PASSAGE Block Start

By Teresa Hanafin
By: Gigwalk Inc.
Platforms: iPhone, iPad, iPod Touch, Android
Should you get it? If you have time on your hands and want to make a little extra money.
Sounds like a great match: Companies need research done to help them run their businesses, and lots of people can use some pocket change to help with expenses. That's the business model of Gigwalk, a mobile app where companies post "gigs" they need done, people apply, get accepted, do the gig, and get paid.
When you're a newbie, the gigs you are offered are low pay: $3, $5, $8. But the more gigs you do - and do well - the more lucrative the gigs are that you will be offered.
What are the gigs? Well, I did four of them (more later): I checked to see where a brand of vodka was placed on the shelves of a liquor store, I checked out an electric vehicle charging station, I tried to evaluate a parking garage, and I reviewed a deals app.
And the pay? I made $24 - less than I spent in gas driving to the locations!
To be fair, for purposes of this review, I chose any gig that was offered, no matter where it was. So I drove all the way to Fitchburg to check out the liquor store and down to Plymouth for the car charging station. If I really was interested in maximizing the value of the gigs, I'd stick closer to home.
The payments went directly to my Paypal account - nice and convenient.
The gigs themselves were interesting. At the liquor store - Kappy's Liquors in Fitchburg - I had to photograph the entire Premium Vodka section with my iPhone. The directions were very specific: Shoot the bottles straight on, not at an angle; get all of the shelves, top to bottom, in each shot; shoot the shelves left to right so the photos could be stitched together.
I brought along my colleague Eric Bauer for moral support, and good thing: When I started photographing the bottles, I swear one of the cash register clerks was giving me the ol' stinkeye. So I had Eric stand at the end of the aisle to block her view.
Nobody bothered me. If they had, I would have been honest about what I was doing, and if they asked me to leave, I would have "accidentally" knocked a few vodka bottles on the floor and left. (Just kidding.)
This gig was from a company working for New Amsterdam vodka. I also had to photograph that brand, showing what brands were immediately above, below, and to the left and right. The manufacturer obviously wanted to know where this liquor store had placed their product on the shelves in relation to the premium vodka section. I don't think they would have been happy; New Amsterdam was fairly far away, next to Pearl and Stoli Wild Cherry. Sounds like one of my high school parties.
I also had to photograph the outside of the store (so they could make sure I was at the right place), answer a few questions, and upload the photos. The entire thing took about 20 minutes, but that doesn't include the close to one-hour driving time there and back. For my efforts, I earned $3. Out of the goodness of my heart, I gave Eric 50 cents.

PASSAGE Block End

WORK INSTRUCTION A
How much did the writer of the Gigwalk app review earn in total from the gigs?
WORK INSTRUCTION B
Carry on the Gigwalk app review, starting after its last sentence.

THE DATA Block Start

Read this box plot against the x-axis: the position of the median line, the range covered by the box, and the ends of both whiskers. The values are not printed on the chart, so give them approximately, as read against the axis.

THE DATA Block End

REPLY A
$24

REPLY B
At the electric charging station, located outside Granite City Electric, I also had to photograph the device and answer several questions: How many chargers were at the station, what was the connector type, etc.
While I was doing it, a guy drove up in a truck and said to me, "I did that yesterday." What? Am I meeting another Gigster? No. He saw an electric car charging up, and thought it was so interesting that he snapped a photo - same thing he thought I was doing. Uh, no, buddy -- I do this only when somebody is paying me $8.
The next gig I couldn't complete because it involved a parking garage at Boston College, in a section of campus that was blocked off. So I photographed the blocked-off area at one entrance and the security guard at the other, shipped them off with an explanation, and got paid anyway - $8.
Finally, I reviewed the DealSquare app, which aggregates deals from the major providers like Groupon and LivingSocial so that you can see all deals in your area in one app. In my job, I do a lot of QA on new sections and products, so I was probably a lot more comprehensive than they expected. In fact, I told them that I thought my stellar work was worth more than $3, and they sent me back a message agreeing -- but didn't cough up any more dough. C'mon - I have backyard birds to feed!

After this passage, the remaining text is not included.